Health spokesperson Sandesh Gulhane said: “The uncertainty that this government has left hanging over businesses for the past two weeks has been unnecessary and unacceptable. The Scottish Government released their so-called evidence paper on Friday, yet in almost 70 pages they were unable to offer clear proof of the scheme effectiveness. It seems more and more likely that they are making it up as they go along.”
Scottish Labour welcomed the decision to begin accepting negative tests as well as Covid passports, a move the party has previously called for.
But Anas Sarwar added: “Frankly, we are in this position because the government couldn’t accept it was wrong and move in the right place, despite warnings from the World Health Organization.”

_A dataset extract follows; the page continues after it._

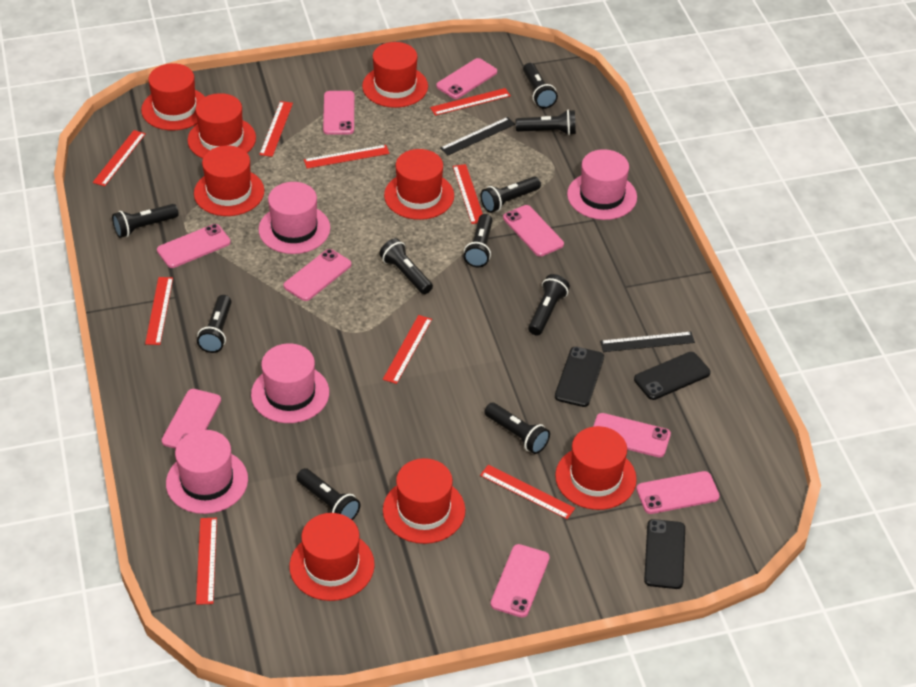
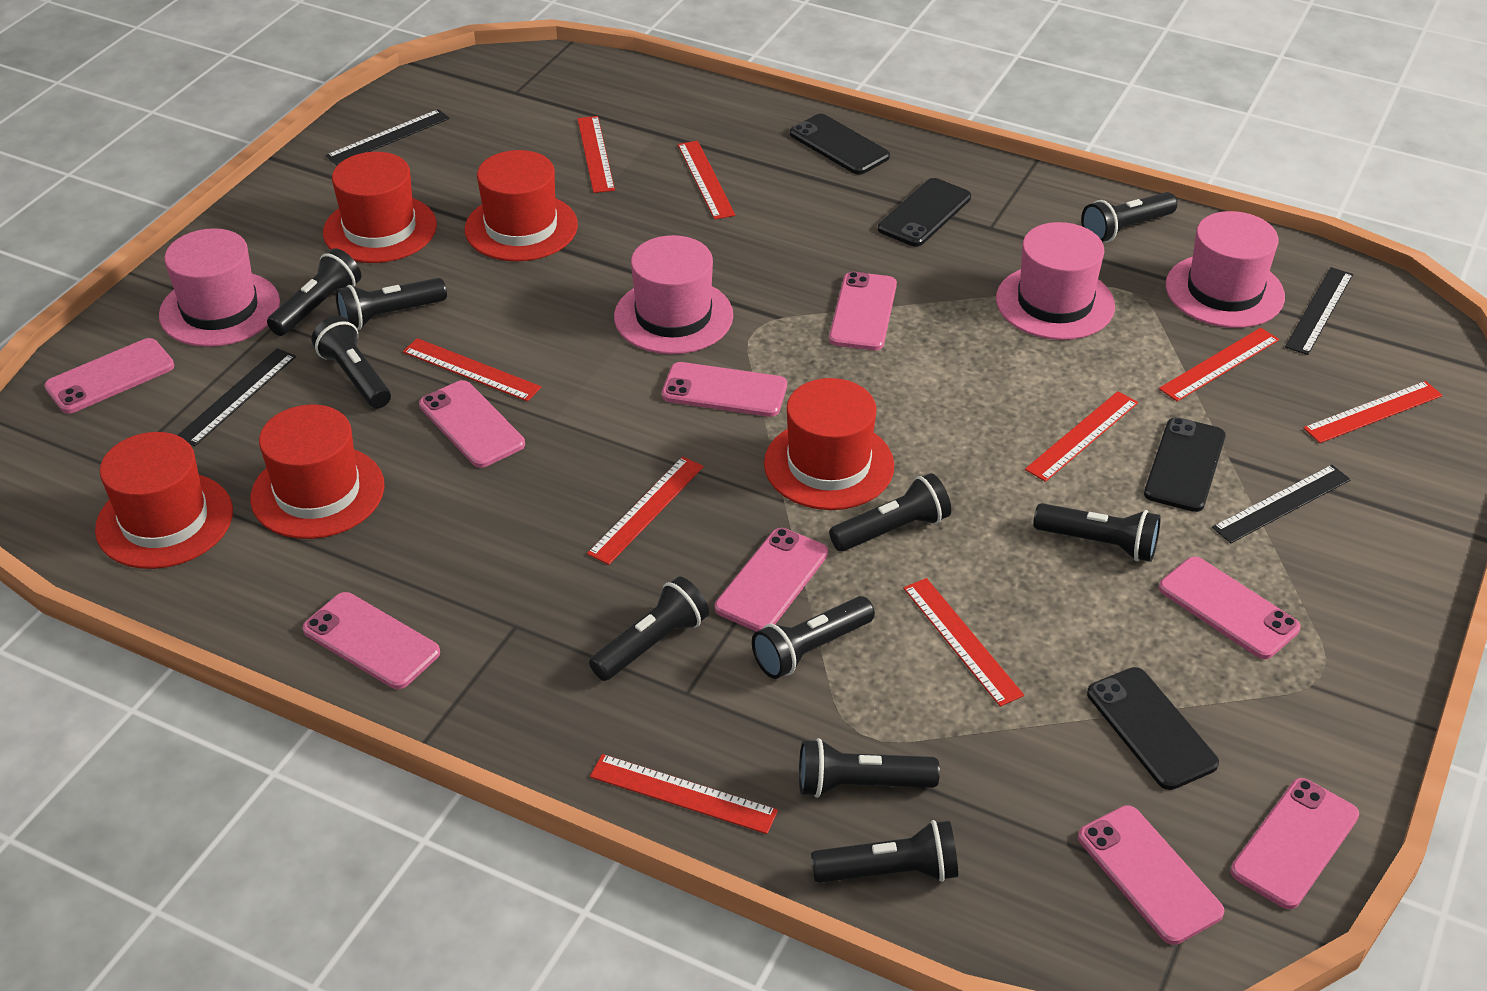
black phone: [555,347,604,407] [634,352,711,400] [644,519,685,589] = 3 -> [790,114,890,175] [878,178,971,247] [1087,667,1219,790] [1144,417,1226,512] = 4
black ruler: [440,117,515,155] [600,332,695,352] = 2 -> [178,348,296,446] [326,109,450,165] [1212,465,1351,543] [1285,267,1353,355] = 4
red hat: [141,63,205,130] [188,93,256,159] [194,146,264,216] [289,513,375,601] [362,42,428,108] [383,458,465,544] [384,149,454,220] [555,426,637,510] = 8 -> [95,432,233,569] [250,405,384,539] [323,152,437,263] [465,150,578,261] [764,378,894,510] = 5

The Scottish Labour leader also called for “urgent support” to ensure schools have adequate levels of ventilation, highlighting rising Covid cases among children under 11.
Business groups have welcomed the decision not to extend vaccine passport requirements.
The Scottish Chambers of Commerce had previously written to the First Minister warning expansion could result in business closures if firms were unable to trade as normal during their busiest time of year.
Andrew McRae of the Federation of Small Businesses said: "It’s a relief that ministers have taken on board the evidence from the FSB and others. Extending the vaccine passport scheme would have meant many local and independent Scottish hospitality and leisure firms making big changes to how they operate during a key trading period. These businesses will now have a weight off their shoulders."